* REQUIRED WORK:
1) For each statement below, decide whether it agrees with the forum text on craving approval. Answer yes or no, and quote the deciding words.
(a) The writer raised a daughter the same way the writer was treated.
(b) ACA addresses substance abuse.
(c) Recovery is compared to reparenting ourselves.
2) Carry on the forum discussion about craving approval, starting after its last line.

* PAGE EXTRACT:
□ □ □ □ □
I crave high amounts of approval from others too. I'm insecure.

If i could tell you how to solve this, i would. It's a curse. :p

I even need the FDA's approval. :(

 
WeLL never cured of it...becuase it always going to be a part of us..
Everyone have a sense of wanting to
be a part of...

But with better understand, healing and our change of perceptions.
We can lower that desperate need so its not always on over drive all the time....

Kind of like this simple concept
that wasnt taught to us as children or young adults...

IM COMPLETE PEREFCT AND WHOLE ALREADY.
If I was tuaght that from birth and it got re inforced throughout my life..
I would think and lived like that.

Recovery is kindda like reparanting ourselves. Kind of like rasing a an innocent child within us.
Our inner child.

Ive raised children...so it kind of helped me. I raised my duaghter the exactly opposite of how I was treated..
More gentle. More kindness, encouragements, non critical..

Bascially its like a higher self concept..
When I feel all of that anxities....its the little kid in me thats scar...
As a parent I would encouage my child.

which comes back to the concept of
LOVING MYSELF.
 
oopsiedoop said:
I'm thinking of becoming a dependence counselor. I think a lot of people get into drugs because they don't have the kind of home life a person needs. At any rate, ACA is not just for alcoholic families. We don't address substance abuse at all.
□ □ □ □ □
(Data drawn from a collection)
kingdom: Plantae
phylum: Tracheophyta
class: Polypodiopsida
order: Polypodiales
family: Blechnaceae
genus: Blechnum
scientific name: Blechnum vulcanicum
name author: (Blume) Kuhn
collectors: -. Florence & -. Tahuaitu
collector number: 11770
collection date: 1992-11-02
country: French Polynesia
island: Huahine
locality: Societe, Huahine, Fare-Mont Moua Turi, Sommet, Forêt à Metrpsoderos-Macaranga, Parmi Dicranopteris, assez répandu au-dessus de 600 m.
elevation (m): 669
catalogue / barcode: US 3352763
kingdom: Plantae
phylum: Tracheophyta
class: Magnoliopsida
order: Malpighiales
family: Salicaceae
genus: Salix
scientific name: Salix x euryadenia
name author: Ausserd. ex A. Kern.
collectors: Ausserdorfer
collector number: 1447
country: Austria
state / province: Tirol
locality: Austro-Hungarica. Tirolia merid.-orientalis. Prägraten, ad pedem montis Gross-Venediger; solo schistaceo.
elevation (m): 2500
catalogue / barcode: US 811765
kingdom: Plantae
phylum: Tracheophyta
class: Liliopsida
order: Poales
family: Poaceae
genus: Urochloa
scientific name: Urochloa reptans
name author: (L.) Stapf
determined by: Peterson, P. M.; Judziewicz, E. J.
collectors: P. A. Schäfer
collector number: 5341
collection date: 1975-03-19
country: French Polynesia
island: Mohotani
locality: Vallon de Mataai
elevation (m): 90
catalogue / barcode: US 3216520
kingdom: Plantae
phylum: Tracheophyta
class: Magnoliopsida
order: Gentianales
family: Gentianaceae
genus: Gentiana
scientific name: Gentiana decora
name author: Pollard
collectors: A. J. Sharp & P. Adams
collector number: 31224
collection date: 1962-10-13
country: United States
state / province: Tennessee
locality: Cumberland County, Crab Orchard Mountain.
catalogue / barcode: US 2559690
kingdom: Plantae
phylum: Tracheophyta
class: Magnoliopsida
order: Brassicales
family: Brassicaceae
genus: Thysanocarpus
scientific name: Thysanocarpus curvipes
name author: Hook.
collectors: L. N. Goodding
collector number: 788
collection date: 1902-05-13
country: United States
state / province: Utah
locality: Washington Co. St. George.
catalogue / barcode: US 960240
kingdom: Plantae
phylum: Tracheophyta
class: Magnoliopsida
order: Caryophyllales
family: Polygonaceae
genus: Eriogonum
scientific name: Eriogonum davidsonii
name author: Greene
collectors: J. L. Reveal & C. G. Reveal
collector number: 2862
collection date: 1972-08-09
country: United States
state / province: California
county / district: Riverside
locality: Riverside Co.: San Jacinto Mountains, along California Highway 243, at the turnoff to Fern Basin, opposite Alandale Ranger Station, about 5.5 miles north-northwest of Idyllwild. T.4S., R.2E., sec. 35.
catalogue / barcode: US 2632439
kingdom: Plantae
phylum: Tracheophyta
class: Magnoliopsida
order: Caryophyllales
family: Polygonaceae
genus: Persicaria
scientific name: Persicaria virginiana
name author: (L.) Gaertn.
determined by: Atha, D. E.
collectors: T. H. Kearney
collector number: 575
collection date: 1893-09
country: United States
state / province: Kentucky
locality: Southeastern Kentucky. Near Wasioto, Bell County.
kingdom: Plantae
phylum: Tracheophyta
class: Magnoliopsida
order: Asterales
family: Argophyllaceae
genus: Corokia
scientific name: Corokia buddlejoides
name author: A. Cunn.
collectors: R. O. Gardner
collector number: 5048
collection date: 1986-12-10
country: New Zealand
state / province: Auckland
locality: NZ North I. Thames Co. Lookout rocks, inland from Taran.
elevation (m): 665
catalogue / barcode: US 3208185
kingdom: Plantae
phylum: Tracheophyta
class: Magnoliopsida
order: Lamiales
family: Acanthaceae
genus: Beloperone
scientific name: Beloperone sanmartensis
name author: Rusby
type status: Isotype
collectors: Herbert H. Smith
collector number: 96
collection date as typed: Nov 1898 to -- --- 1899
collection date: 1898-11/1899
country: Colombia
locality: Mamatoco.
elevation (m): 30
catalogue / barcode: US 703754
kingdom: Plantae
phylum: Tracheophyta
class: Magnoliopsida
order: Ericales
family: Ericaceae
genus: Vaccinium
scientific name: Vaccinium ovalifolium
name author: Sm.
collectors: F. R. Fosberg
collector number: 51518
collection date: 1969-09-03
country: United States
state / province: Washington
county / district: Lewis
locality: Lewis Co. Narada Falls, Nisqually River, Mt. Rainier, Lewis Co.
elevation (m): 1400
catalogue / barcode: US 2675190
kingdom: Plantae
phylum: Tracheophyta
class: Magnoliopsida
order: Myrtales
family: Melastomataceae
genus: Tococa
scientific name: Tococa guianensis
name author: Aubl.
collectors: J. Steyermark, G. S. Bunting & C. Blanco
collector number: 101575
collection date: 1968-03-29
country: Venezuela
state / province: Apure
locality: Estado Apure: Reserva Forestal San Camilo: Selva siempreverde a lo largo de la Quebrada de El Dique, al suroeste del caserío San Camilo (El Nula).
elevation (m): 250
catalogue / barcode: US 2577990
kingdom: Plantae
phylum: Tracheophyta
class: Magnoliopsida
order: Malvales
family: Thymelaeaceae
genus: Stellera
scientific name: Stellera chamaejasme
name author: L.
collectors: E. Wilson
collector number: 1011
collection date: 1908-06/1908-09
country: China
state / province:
□ □ □ □ □
* EXERCISE ANSWERS:
1)
(a) No: "I raised my duaghter the exactly opposite of how I was treated.."
(b) No: "We don't address substance abuse at all."
(c) Yes: "Recovery is kindda like reparanting ourselves."

2)
A HP is anything that's healthy. Everyone needs that if you don't have it. I admit I don't have it. No source of security anywhere I can rely on. I don't believe life's a ***** and then you die though, so I'm still looking. Otherwise the dying part would come much sooner.

I always thought that your having a family sets you above the problem to a certain extent.

It was my "save the world" mode that led me to start the program but I did like trying to help people with addiction problems. I took half the classes I needed, just one of two semesters since I had a degree. I worked at an inpatient rehab a few months as a Residential Assistant. That was differn't. I dropped out of the program because career possibilities fell into the toilet. TCADA, the state agency that did the licensing in Texas, went into a big financial mess. Then there was the two year required internship, always a minimum wage job. Then the use of LCDC's in Texas was already declining. The chances of getting a job was slim and getting thinner. These days Texas has dumped its rehab model and has chosen a different one: lock'm up! It's pathetic. An ounce of pot might get you some time behind bars but there's virtually no help for rehab. ...more of a messed up world.
 
Wow, that does suck. I don't have a degree. On the other hand it might not be the worst thing for me to help people for minimum wage. It's not like I have a big career alternative.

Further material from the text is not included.